Contrast Vaardigheid REK LEZ TAV WS NA AA GE

Bij de WO-vaardigheden Aardrijkskunde (AA) en Geschiedenis (GE), en bij Lezen (LEZ) en Woordenschat (WS) zijn de effecten tussen hoogste en de laagste stratumcategorie gemiddeld rond 0,71 (bij S3) en rond de 0,77 (bij S4). Alleen bij WS in S4 is er een groot effect (0,85). Bij S5O en S5L zijn de effecten tussen de meest extreme categorieën altijd groot bij deze vaardigheden. De gemiddelde effecten per categoriestap zijn bij S3 het grootst (gemiddeld 0,35). Bij de andere stratumdefinities is dat gemiddeld 0,28 voor deze vier vaardigheden. Bij GE en AA liggen de gemiddelde effecten over de stratumdefinities iets onder de 0,30 en bij LEZ en WS daar iets boven. De grootste effecten worden gevonden bij Natuuronderwijs (NA) bij S5O.

De extreme verschillen hebben daar een effect van 1,47. Dat is een zeer groot verschil.

Samenvattend kan gesteld worden dat de variabele stratum, en daarmee dus het percentage gewichten-leerlingen, het minste effect heeft bij REK en TAV. Er worden wel significante resultaten gevonden en ook het effect is betekenisvol, maar dat geldt niet voor alle opvolgende categorieën bij deze twee vaardigheden.

De effecten zijn duidelijk groter bij AA en GE. De extreme stratumcategorieën bij een vijfdeling laten zelfs een effect van meer dan 1 zien (de twee extreme groepen verschillen meer dan 1 standaarddeviatie van elkaar). Alle opvolgende categoriestappen laten een significant verschil zien, maar het verschil is niet altijd groter dan 0,20, een klein verschil dus. Bij LEZ en WS zijn de effecten nog groter. Het gemiddelde effect van opvolgende stratumcategorieën is over de verschillende definities heen groter dan 0,30. Het grootste effect wordt gevonden bij NA. Voor die vaardigheid doet het er het meest toe wat de samenstelling van de schoolpopulatie is in termen van gewichtenleerlingen. Het gemiddelde effect per opvolgende categorie is hier bij alle stratumdefinities groter dan 0,30, met een gemiddelde van 0,37.
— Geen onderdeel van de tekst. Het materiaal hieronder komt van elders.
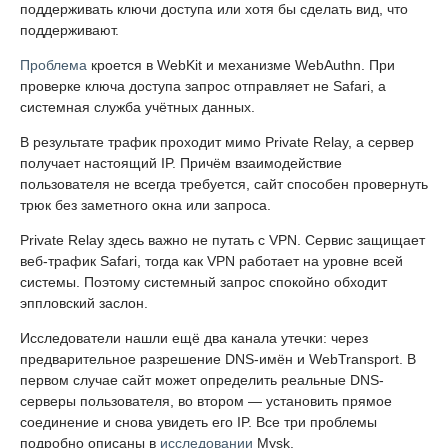
поддерживать ключи доступа или хотя бы сделать вид, что
поддерживают.
Проблема
кроется в WebKit и механизме WebAuthn. При
проверке ключа доступа запрос отправляет не Safari, а
системная служба учётных данных.
В результате трафик проходит мимо Private Relay, а сервер
получает настоящий IP. Причём взаимодействие
пользователя не всегда требуется, сайт способен провернуть
трюк без заметного окна или запроса.
Private Relay здесь важно не путать с VPN. Сервис защищает
веб-трафик Safari, тогда как VPN работает на уровне всей
системы. Поэтому системный запрос спокойно обходит
эппловский заслон.
Исследователи нашли ещё два канала утечки: через
предварительное разрешение DNS-имён и WebTransport. В
первом случае сайт может определить реальные DNS-
серверы пользователя, во втором — установить прямое
соединение и снова увидеть его IP. Все три проблемы
подробно описаны в
исследовании
Mysk.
Bij de evaluatie van de verschillende definities van stratum is te zien dat de traditionele definitie de grootste effecten per opvolgende categorie laat zien (gemiddeld effect van 0,32). Van de alternatieve definities is de S5O-definitie de meest onderscheidende (gemiddeld effect van 0,27). Deze laatste opdeling wordt verder ook gebruikt in de publicaties van Inspectie van het Onderwijs (2016a, 2016b).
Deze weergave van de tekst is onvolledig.